This master class takes a glimpse into the life of a busy Los Angeles Studio Player. What things are important in building a career and the things that go into maintaining it as well. With the diversity of different areas of recording: Motion Pictures, Television, Jingles and Record Dates, there are different challenges with each area. Topics to be discussed include: the balance between terror and boredom, usual equipment and instrument requirements, different musical styles used, techniques for sustaining concentration for long periods of time, and thoughts about the industry as a whole. Bring your questions and enjoy.
James Olcott, reporter
Los Angeles trumpet pro Jon Lewis, featured earlier in the ITG conference as soloist with the Texas Christian University Wind Ensemble, gave an extended presentation that gave a glimpse into the life of a busy studio player.

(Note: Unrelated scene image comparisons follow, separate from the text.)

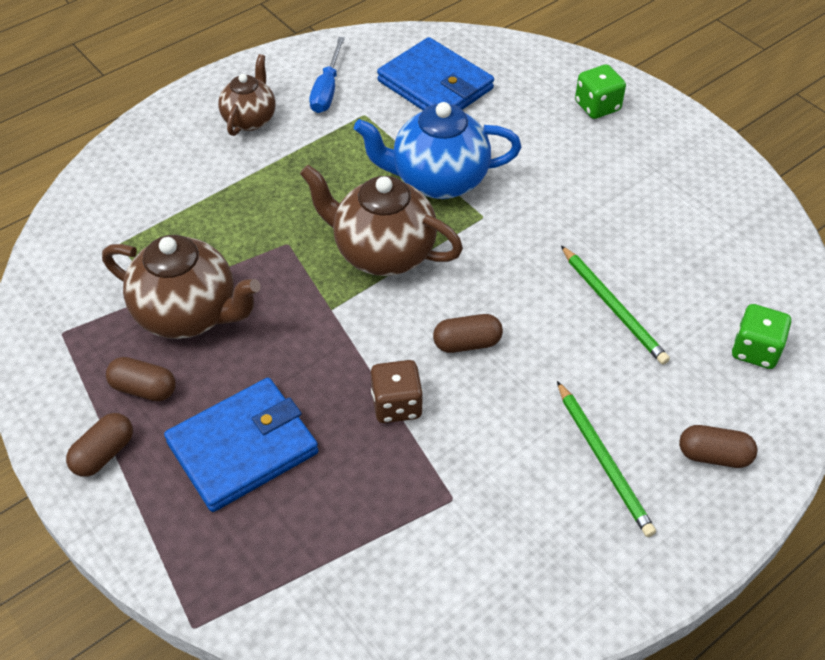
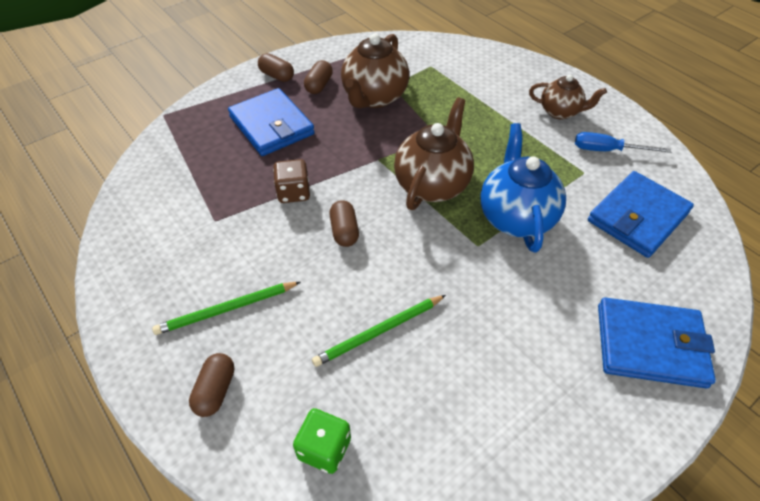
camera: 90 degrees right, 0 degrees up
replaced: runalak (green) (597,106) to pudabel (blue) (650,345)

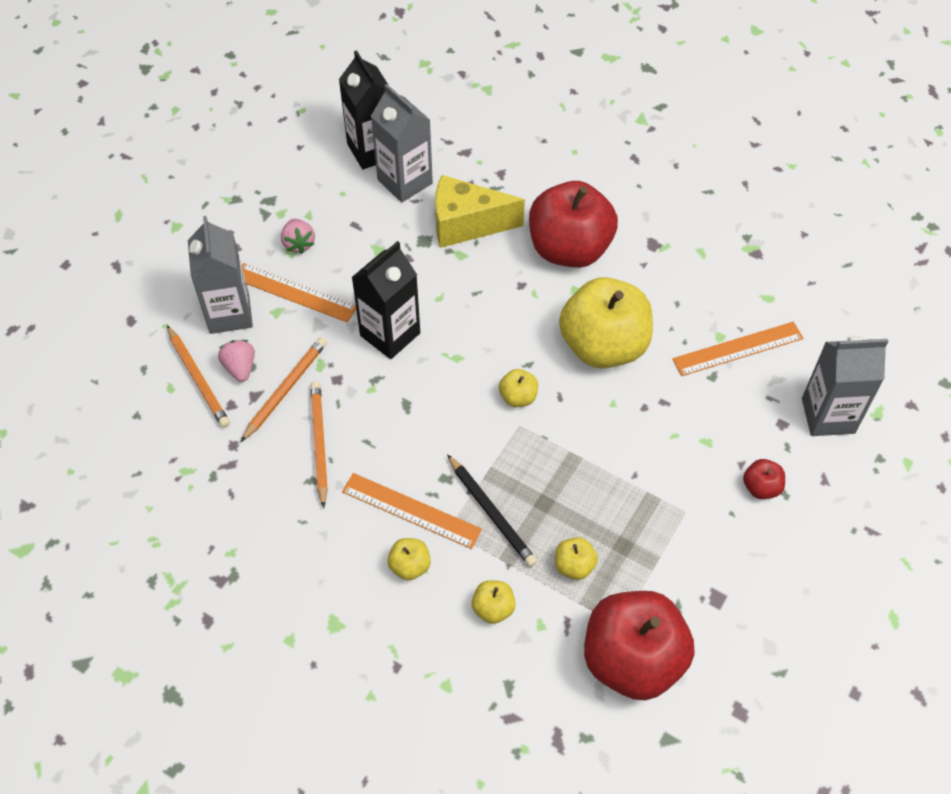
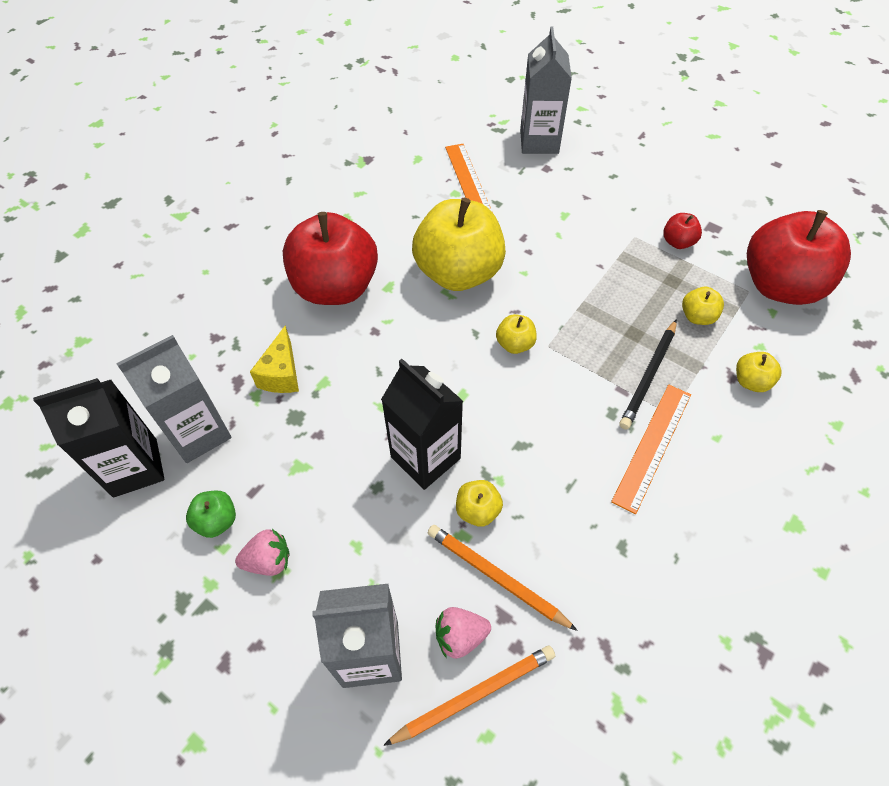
camera: 85 degrees left, 0 degrees up
removed: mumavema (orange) (294,292); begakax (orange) (319,443)
added: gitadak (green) (217,521)
moved: gitadak (red) (761,487) to (677,242); gitadak (yellow) (410,566) to (478,510)
turned: begakax (black) (491,512) = (648,376) 150 degrees clockwise
resized: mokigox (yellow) (466,224) = (281,374) x0.62

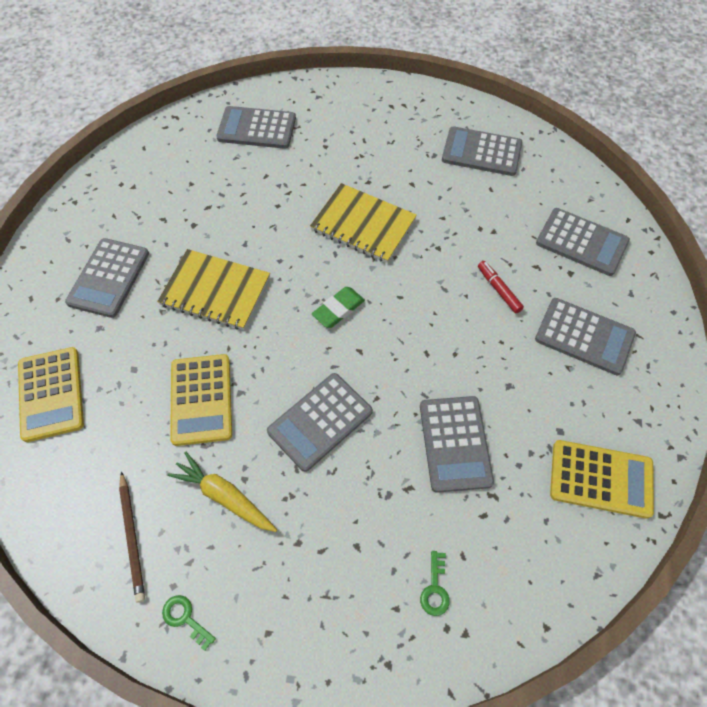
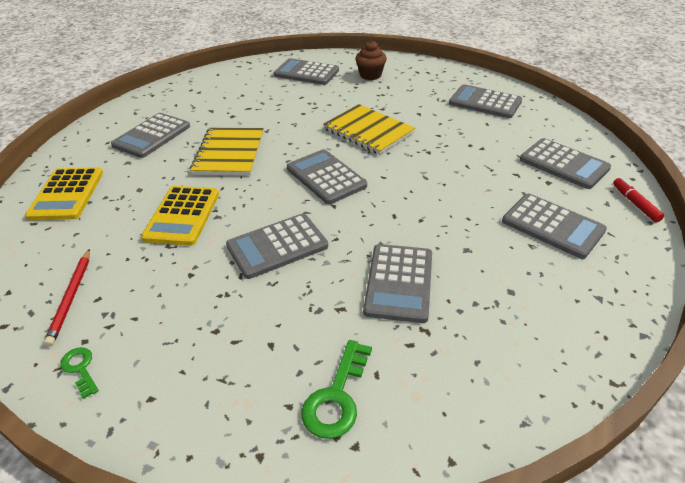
camera: 15 degrees right, 20 degrees down
removed: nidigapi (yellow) (601,479); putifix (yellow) (224,496)
added: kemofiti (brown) (370,75)
moved: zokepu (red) (498,290) to (635,204)
replaced: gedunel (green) (338,309) to nidigapi (grey) (326,177)
recoloured: begakax (brown) (132,537) to begakax (red) (71,297)
turned: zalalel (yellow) (215,291) = (229,153) 60 degrees clockwise
resized: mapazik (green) (435,588) = (337,396) x1.68

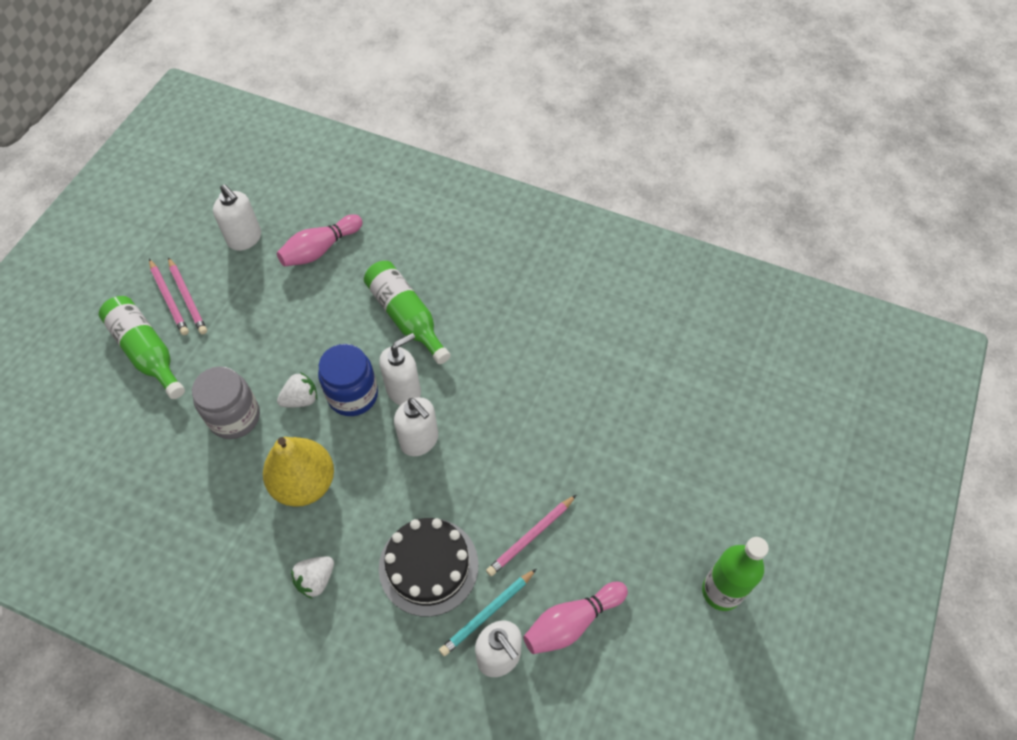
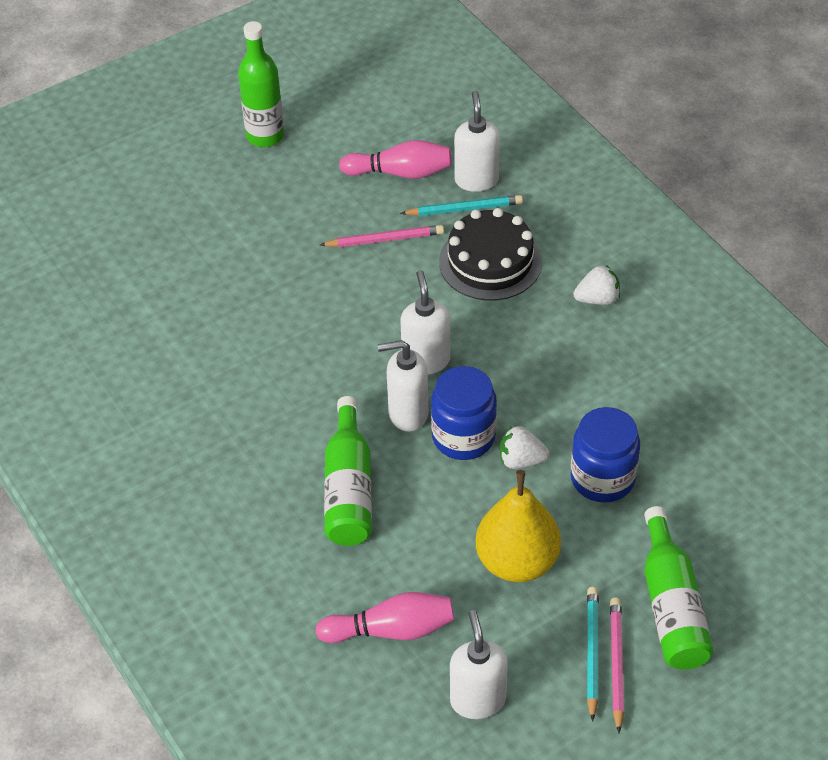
camera: 145 degrees left, 10 degrees down
moved:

Lewis touched on many subjects, including building and maintaining a career, the challenges involved with being a studio player, and the need to create an individuality in ones playing while at the same time being able to copy and create any style of music necessary for the needs of the music and continuity of sound within the section. Each player of high stature has some sort of icon, he said, and the folks responsible for the hiring often ask for a particular player because of his particular sound or musical approach.
Claiming that he is mediocre at everything rather than an expert at one or another style, Lewis has proved, through his body of work, that he is deemed by fellow players, contractors, writers, and even producers to be one of the tops in the business, as he works almost daily in top recording studios.
Lewis did very little playing other than to demonstrate warm-ups, sound, and style. Rather, he spoke of the importance of mental focus, consistency and dependability, and the challenge of playing take after take after take, each time playing the part in front of you right in every way. You have no control over anything, he said. Balance, volume, style, number of takes, physical conditions, etc., are all in the hands of the arrangers, engineers, and producers, adding that such conditions can get frustrating at times.
Lewis comments were well received by the more than 125 people in the audience. He did mention at the outset that, due to the fact that most of the master class attendees were trumpet players, and some of them highly respected colleagues, he can be cool as a cucumber when that red light in the studio goes on, but in front of you all, Im as nervous as a cat.